2. Description of the Related Art
In recent times, with the increasing development of semiconductor architecture technology, a system-on-chip (SoC) in which an Intellectual Property (IP) system is configured in the form of a single chip.
The above-mentioned system-on-chip (SoC) design has generally used a reusable Intellectual Property IP, resulting in the reduction of a design time.
A system-on-chip (SoC) testing time required for improving reliability of the system-on-chip (SoC) is rapidly increasing in proportion to complexity of the system-on-chip (SoC).
In this case, the system-on-chip (SoC) testing costs are determined by a variety of factors, i.e., the size of a test pattern, an injection time of the test pattern, a test wrapper of a built-in core, a system-on-chip (SoC) Test Access Mechanism (TAM), and a test method.
The most important thing of the system-on-chip (SoC) design is to implement a bus system capable of allowing a plurality of IP cores placed on a single chip to communicate with each other. Recently, the most popular system-on-chip (SoC) system is an Advanced Microcontroller Bus Architecture (AMBA) manufactured by the Advanced RISC Machine (ARM) company.

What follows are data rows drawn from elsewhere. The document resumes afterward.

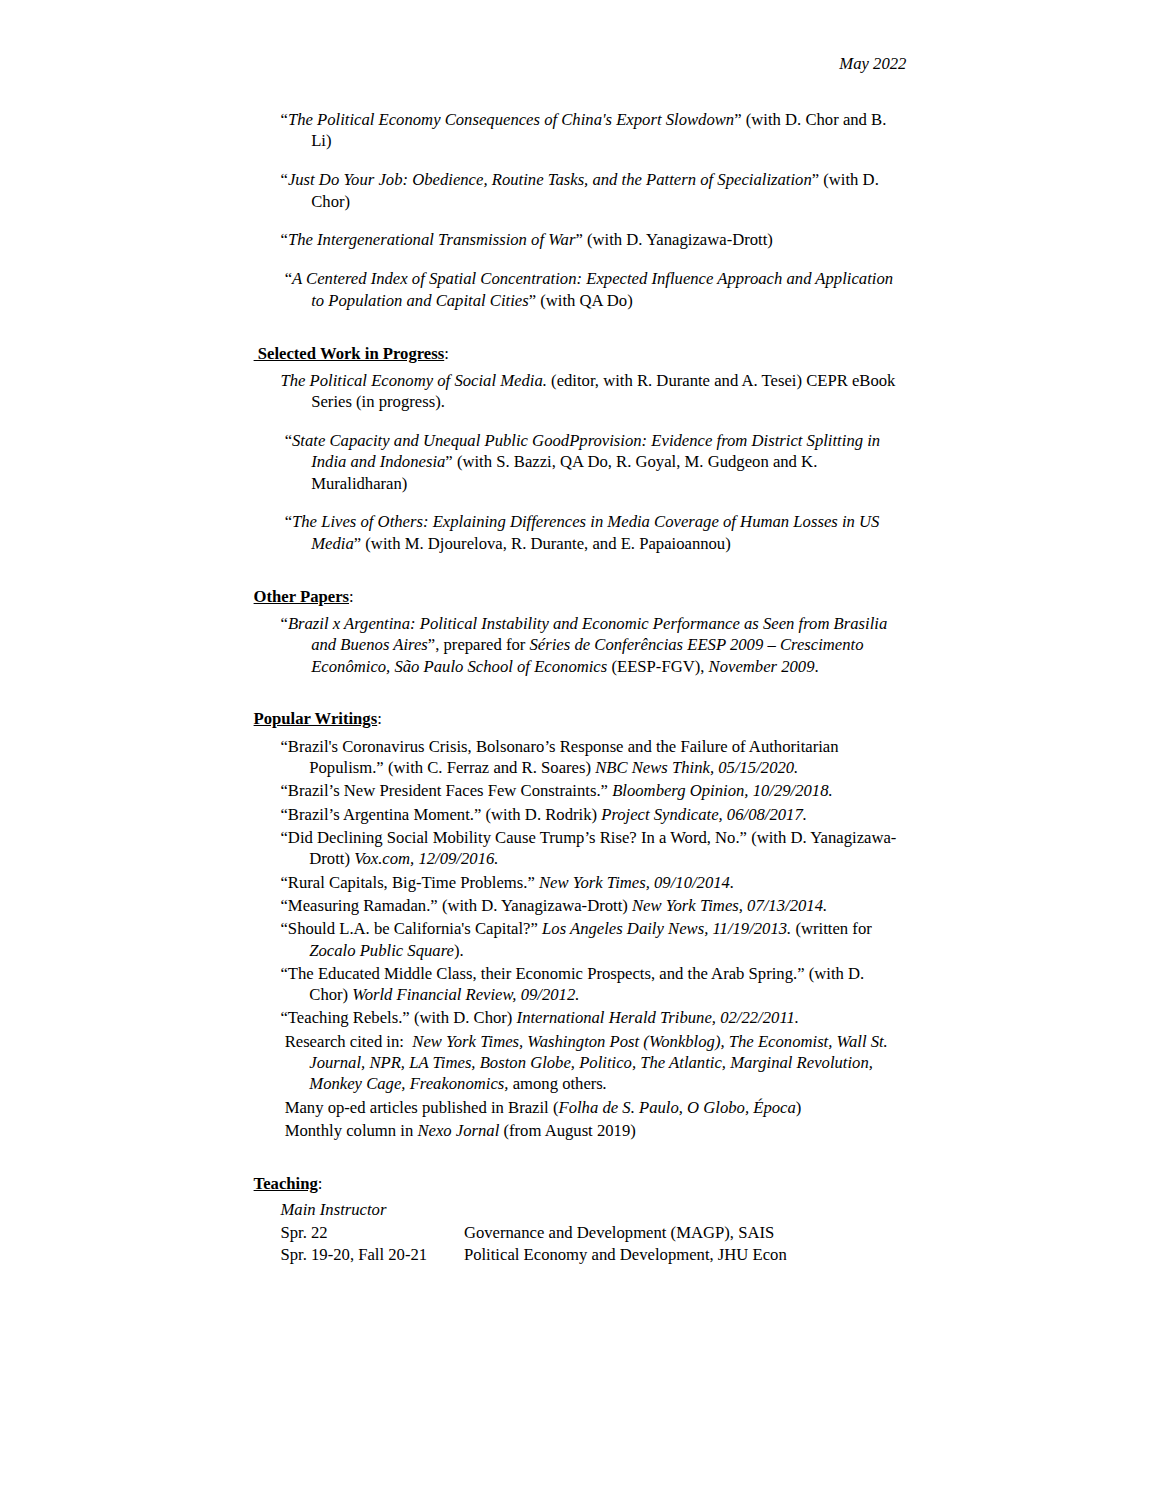May 2022
“The Political Economy Consequences of China's Export Slowdown” (with D. Chor and B. Li)
“Just Do Your Job: Obedience, Routine Tasks, and the Pattern of Specialization” (with D. Chor)
“The Intergenerational Transmission of War” (with D. Yanagizawa-Drott)
“A Centered Index of Spatial Concentration: Expected Influence Approach and Application to Population and Capital Cities” (with QA Do)
Selected Work in Progress
:
The Political Economy of Social Media. (editor, with R. Durante and A. Tesei) CEPR eBook Series (in progress).
“State Capacity and Unequal Public GoodPprovision: Evidence from District Splitting in India and Indonesia” (with S. Bazzi, QA Do, R. Goyal, M. Gudgeon and K. Muralidharan)
“The Lives of Others: Explaining Differences in Media Coverage of Human Losses in US Media” (with M. Djourelova, R. Durante, and E. Papaioannou)
Other Papers
:
“Brazil x Argentina: Political Instability and Economic Performance as Seen from Brasilia and Buenos Aires”, prepared for Séries de Conferências EESP 2009 – Crescimento Econômico, São Paulo School of Economics (EESP-FGV), November 2009.
Popular Writings
:
“Brazil's Coronavirus Crisis, Bolsonaro’s Response and the Failure of Authoritarian Populism.” (with C. Ferraz and R. Soares) NBC News Think, 05/15/2020.
“Brazil’s New President Faces Few Constraints.” Bloomberg Opinion, 10/29/2018.
“Brazil’s Argentina Moment.” (with D. Rodrik) Project Syndicate, 06/08/2017.
“Did Declining Social Mobility Cause Trump’s Rise? In a Word, No.” (with D. Yanagizawa-Drott) Vox.com, 12/09/2016.
“Rural Capitals, Big-Time Problems.” New York Times, 09/10/2014.
“Measuring Ramadan.” (with D. Yanagizawa-Drott) New York Times, 07/13/2014.
“Should L.A. be California's Capital?” Los Angeles Daily News, 11/19/2013. (written for Zocalo Public Square).
“The Educated Middle Class, their Economic Prospects, and the Arab Spring.” (with D. Chor) World Financial Review, 09/2012.
“Teaching Rebels.” (with D. Chor) International Herald Tribune, 02/22/2011.
Research cited in: New York Times, Washington Post (Wonkblog), The Economist, Wall St. Journal, NPR, LA Times, Boston Globe, Politico, The Atlantic, Marginal Revolution, Monkey Cage, Freakonomics, among others.
Many op-ed articles published in Brazil (Folha de S. Paulo, O Globo, Época)
Monthly column in Nexo Jornal (from August 2019)
Teaching
:
Main Instructor
| Spr. 22 | Governance and Development (MAGP), SAIS |
| Spr. 19-20, Fall 20-21 | Political Economy and Development, JHU Econ |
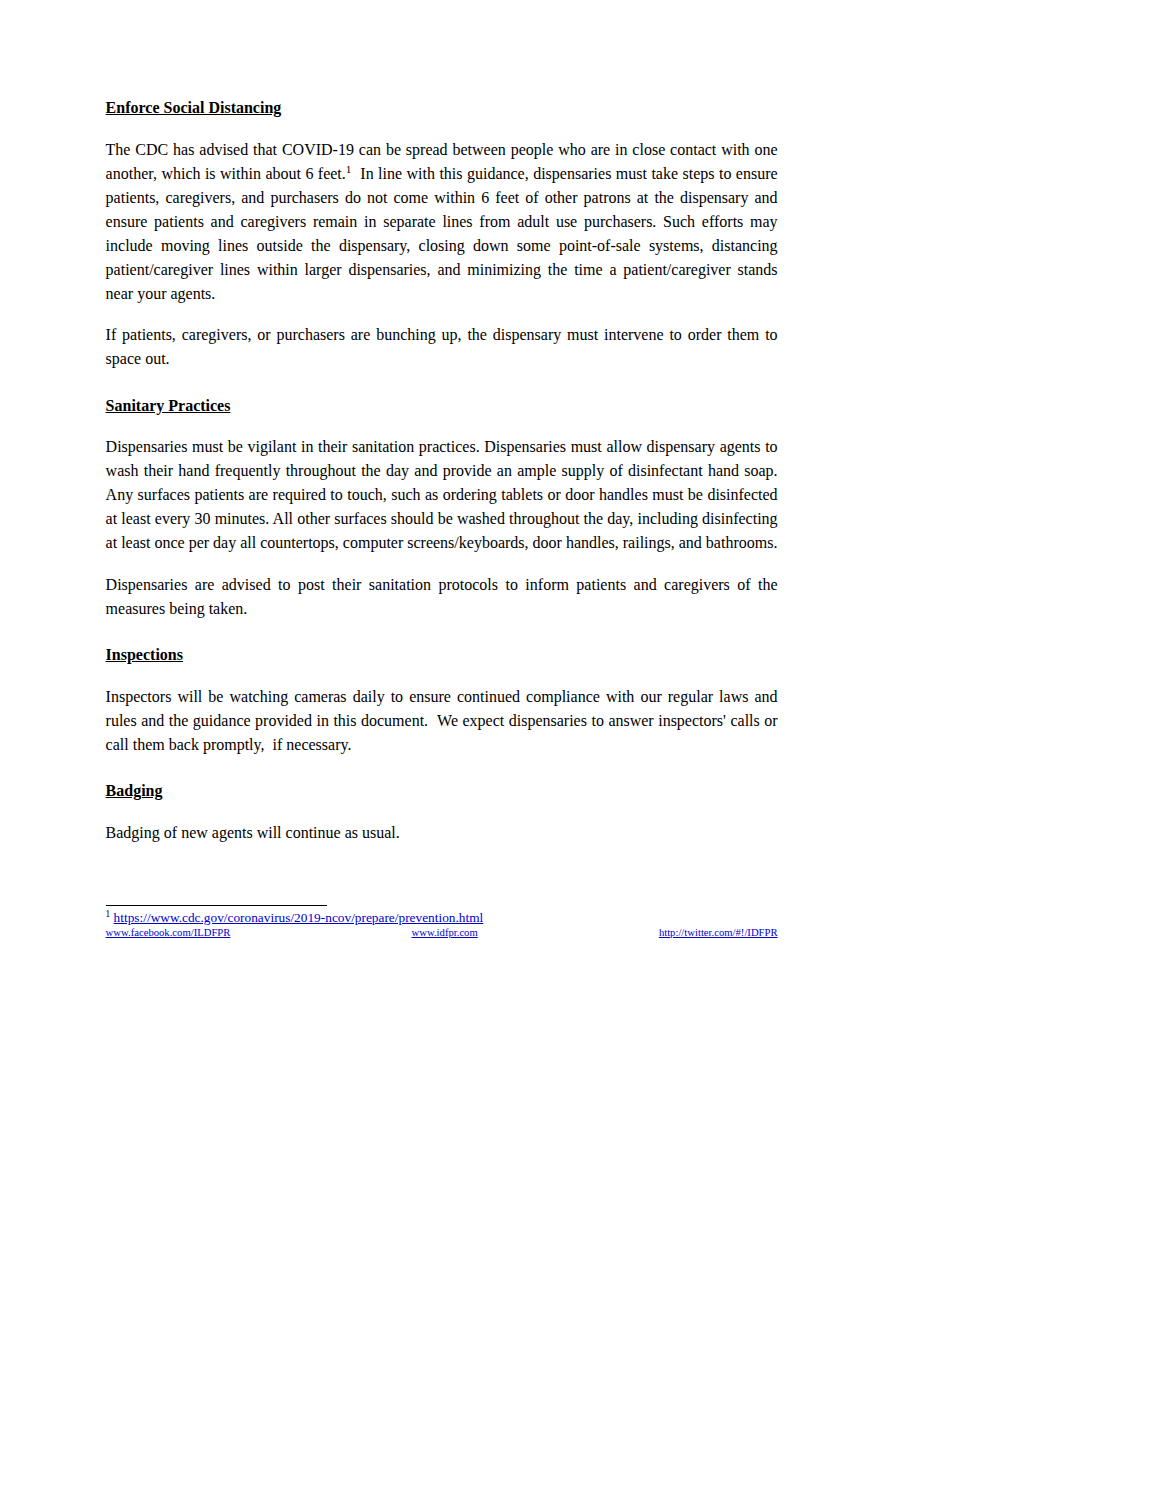Enforce Social Distancing
The CDC has advised that COVID-19 can be spread between people who are in close contact with one another, which is within about 6 feet.1 In line with this guidance, dispensaries must take steps to ensure patients, caregivers, and purchasers do not come within 6 feet of other patrons at the dispensary and ensure patients and caregivers remain in separate lines from adult use purchasers. Such efforts may include moving lines outside the dispensary, closing down some point-of-sale systems, distancing patient/caregiver lines within larger dispensaries, and minimizing the time a patient/caregiver stands near your agents.
If patients, caregivers, or purchasers are bunching up, the dispensary must intervene to order them to space out.
Sanitary Practices
Dispensaries must be vigilant in their sanitation practices. Dispensaries must allow dispensary agents to wash their hand frequently throughout the day and provide an ample supply of disinfectant hand soap. Any surfaces patients are required to touch, such as ordering tablets or door handles must be disinfected at least every 30 minutes. All other surfaces should be washed throughout the day, including disinfecting at least once per day all countertops, computer screens/keyboards, door handles, railings, and bathrooms.
Dispensaries are advised to post their sanitation protocols to inform patients and caregivers of the measures being taken.
Inspections
Inspectors will be watching cameras daily to ensure continued compliance with our regular laws and rules and the guidance provided in this document. We expect dispensaries to answer inspectors' calls or call them back promptly, if necessary.
Badging
Badging of new agents will continue as usual.
1 https://www.cdc.gov/coronavirus/2019-ncov/prepare/prevention.html
www.facebook.com/ILDFPR www.idfpr.com http://twitter.com/#!/IDFPR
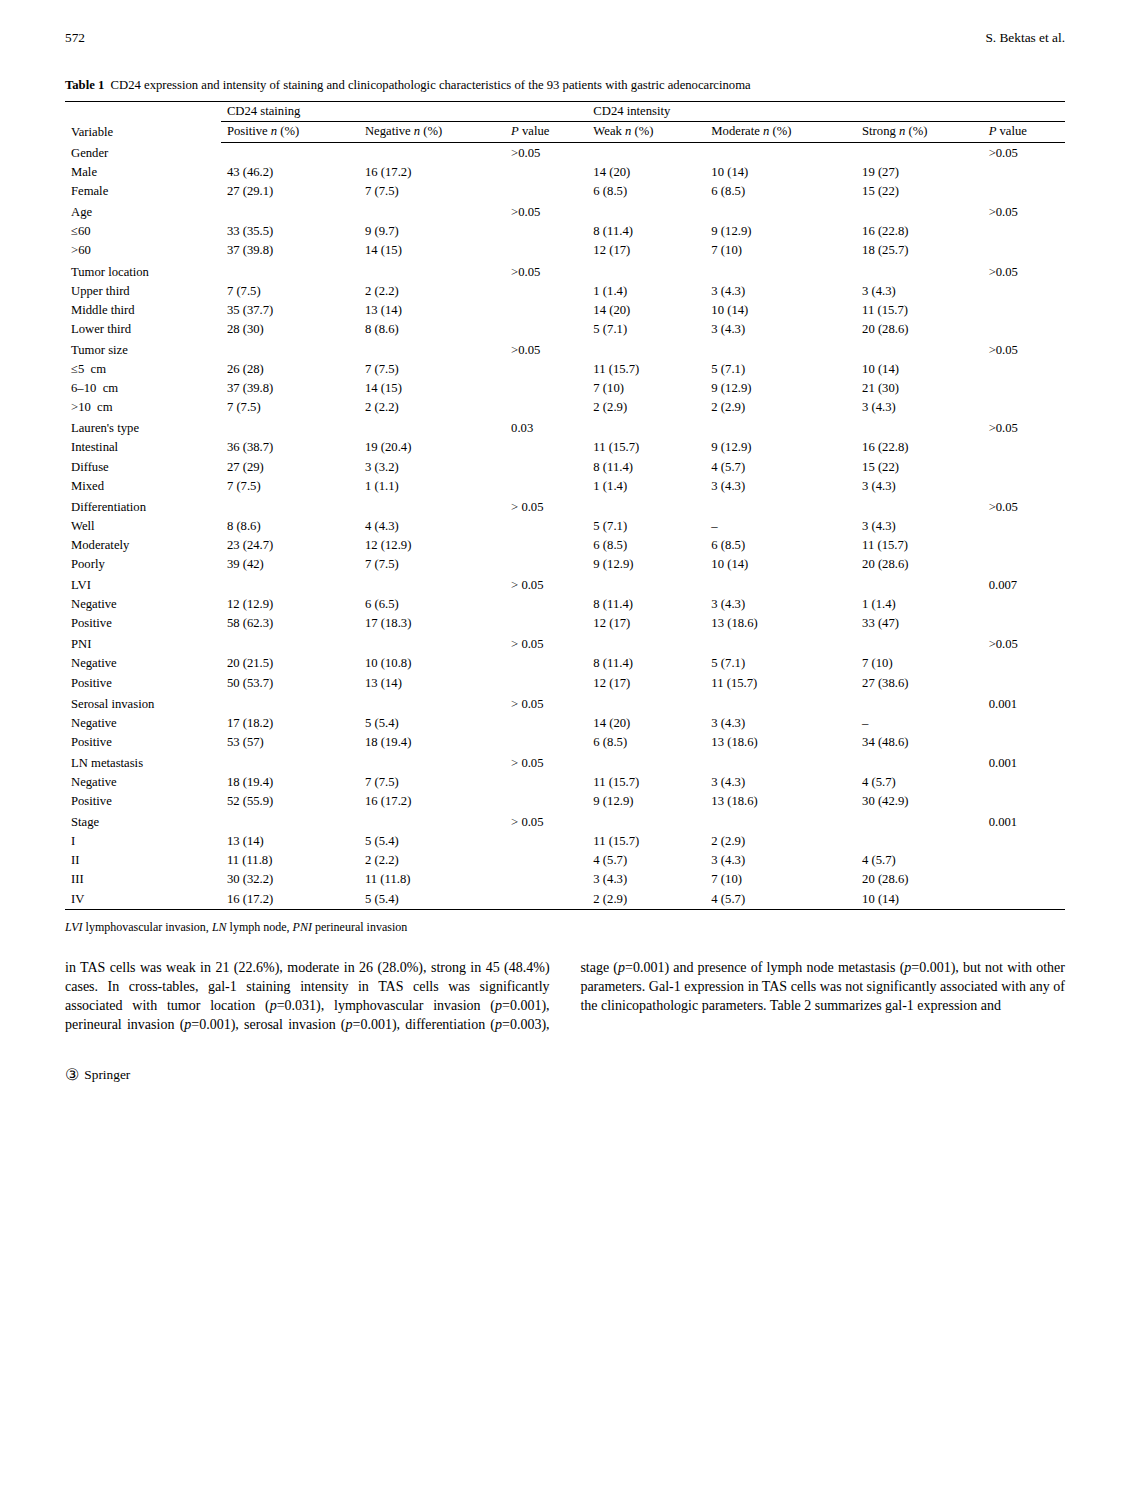572
S. Bektas et al.
Table 1 CD24 expression and intensity of staining and clinicopathologic characteristics of the 93 patients with gastric adenocarcinoma
| Variable | CD24 staining | CD24 intensity |
| --- | --- | --- |
| Positive n (%) | Negative n (%) | P value | Weak n (%) | Moderate n (%) | Strong n (%) | P value |
| Gender | | | >0.05 | | | | >0.05 |
| Male | 43 (46.2) | 16 (17.2) | | 14 (20) | 10 (14) | 19 (27) | |
| Female | 27 (29.1) | 7 (7.5) | | 6 (8.5) | 6 (8.5) | 15 (22) | |
| Age | | | >0.05 | | | | >0.05 |
| ≤60 | 33 (35.5) | 9 (9.7) | | 8 (11.4) | 9 (12.9) | 16 (22.8) | |
| >60 | 37 (39.8) | 14 (15) | | 12 (17) | 7 (10) | 18 (25.7) | |
| Tumor location | | | >0.05 | | | | >0.05 |
| Upper third | 7 (7.5) | 2 (2.2) | | 1 (1.4) | 3 (4.3) | 3 (4.3) | |
| Middle third | 35 (37.7) | 13 (14) | | 14 (20) | 10 (14) | 11 (15.7) | |
| Lower third | 28 (30) | 8 (8.6) | | 5 (7.1) | 3 (4.3) | 20 (28.6) | |
| Tumor size | | | >0.05 | | | | >0.05 |
| ≤5 cm | 26 (28) | 7 (7.5) | | 11 (15.7) | 5 (7.1) | 10 (14) | |
| 6–10 cm | 37 (39.8) | 14 (15) | | 7 (10) | 9 (12.9) | 21 (30) | |
| >10 cm | 7 (7.5) | 2 (2.2) | | 2 (2.9) | 2 (2.9) | 3 (4.3) | |
| Lauren's type | | | 0.03 | | | | >0.05 |
| Intestinal | 36 (38.7) | 19 (20.4) | | 11 (15.7) | 9 (12.9) | 16 (22.8) | |
| Diffuse | 27 (29) | 3 (3.2) | | 8 (11.4) | 4 (5.7) | 15 (22) | |
| Mixed | 7 (7.5) | 1 (1.1) | | 1 (1.4) | 3 (4.3) | 3 (4.3) | |
| Differentiation | | | > 0.05 | | | | >0.05 |
| Well | 8 (8.6) | 4 (4.3) | | 5 (7.1) | – | 3 (4.3) | |
| Moderately | 23 (24.7) | 12 (12.9) | | 6 (8.5) | 6 (8.5) | 11 (15.7) | |
| Poorly | 39 (42) | 7 (7.5) | | 9 (12.9) | 10 (14) | 20 (28.6) | |
| LVI | | | > 0.05 | | | | 0.007 |
| Negative | 12 (12.9) | 6 (6.5) | | 8 (11.4) | 3 (4.3) | 1 (1.4) | |
| Positive | 58 (62.3) | 17 (18.3) | | 12 (17) | 13 (18.6) | 33 (47) | |
| PNI | | | > 0.05 | | | | >0.05 |
| Negative | 20 (21.5) | 10 (10.8) | | 8 (11.4) | 5 (7.1) | 7 (10) | |
| Positive | 50 (53.7) | 13 (14) | | 12 (17) | 11 (15.7) | 27 (38.6) | |
| Serosal invasion | | | > 0.05 | | | | 0.001 |
| Negative | 17 (18.2) | 5 (5.4) | | 14 (20) | 3 (4.3) | – | |
| Positive | 53 (57) | 18 (19.4) | | 6 (8.5) | 13 (18.6) | 34 (48.6) | |
| LN metastasis | | | > 0.05 | | | | 0.001 |
| Negative | 18 (19.4) | 7 (7.5) | | 11 (15.7) | 3 (4.3) | 4 (5.7) | |
| Positive | 52 (55.9) | 16 (17.2) | | 9 (12.9) | 13 (18.6) | 30 (42.9) | |
| Stage | | | > 0.05 | | | | 0.001 |
| I | 13 (14) | 5 (5.4) | | 11 (15.7) | 2 (2.9) | | |
| II | 11 (11.8) | 2 (2.2) | | 4 (5.7) | 3 (4.3) | 4 (5.7) | |
| III | 30 (32.2) | 11 (11.8) | | 3 (4.3) | 7 (10) | 20 (28.6) | |
| IV | 16 (17.2) | 5 (5.4) | | 2 (2.9) | 4 (5.7) | 10 (14) | |
LVI lymphovascular invasion, LN lymph node, PNI perineural invasion
in TAS cells was weak in 21 (22.6%), moderate in 26 (28.0%), strong in 45 (48.4%) cases. In cross-tables, gal-1 staining intensity in TAS cells was significantly associated with tumor location (p=0.031), lymphovascular invasion (p=0.001), perineural invasion (p=0.001), serosal invasion (p=0.001), differentiation (p=0.003), stage (p=0.001) and presence of lymph node metastasis (p=0.001), but not with other parameters. Gal-1 expression in TAS cells was not significantly associated with any of the clinicopathologic parameters. Table 2 summarizes gal-1 expression and
③ Springer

In order to functionally test the IP cores using the above-mentioned AMBA, a Test Interface Controller (TIC), an External Bus Interface (EBI), and a Test Harness, etc. have been used.
However, in order to inspect the presence or absence of a malfunction caused by a variety of physical defects by functionally testing the IP cores using the AMBA, the system-on-chip (SoC) has a relatively low malfunction inspection rate. In order to solve the above-mentioned problem, a variety of structural tests associated with either a BIST (Built In Self Test) or a scan test have been widely used.
A specific technique capable of maintaining TIC (Test Interface Controller) compatibility and performing the structural test has been proposed by C. Feige et al., who have Published a research paper entitled “Integration of the Scan-Test Method into an Architecture Specific Cote-test Approach” in Journal of Electronic Testing, Volume 14, pp. 125˜131, July 1998, which is incorporated herein by reference.
However, the above-mentioned technique capable of maintaining the TIC compatibility simultaneously while performing the structural test can improve reliability of the AMBA-based system-on-chip (SoC) using the scan test, however, it cannot simultaneously perform the scan input/output functions, such that a test time unnecessarily increases.
In the meantime, a representative example of the above-mentioned technique capable of simultaneously performing the scan input/output functions has been proposed by C. Lin and H. Liang, who have Published a research paper entitled “Bus-Oriented DFT Design for Embedded Cores” in IEEE Asia-Pacific Conference, Volume 1, pp. 561˜563, December 2004, which is incorporated herein by reference.
The above-mentioned technique capable of simultaneously performing the scan input/output functions has used some parts of address buses from the EBI (External Bus Interface) to the outside of the chip as a test response observation path, such that the scan input function and the scan output function are processed in parallel to each other.
However, the above-mentioned technique capable of simultaneously performing the scan input/output functions modifies the APB and the EBI into others, further includes but signals other than the AMBA to perform the test injection and the test response observation, and can be applied to only the testing of the ABP core having a Primary Input (PI) width of 32 bits or less and a Primary Output (PO) width of 26 bits or less.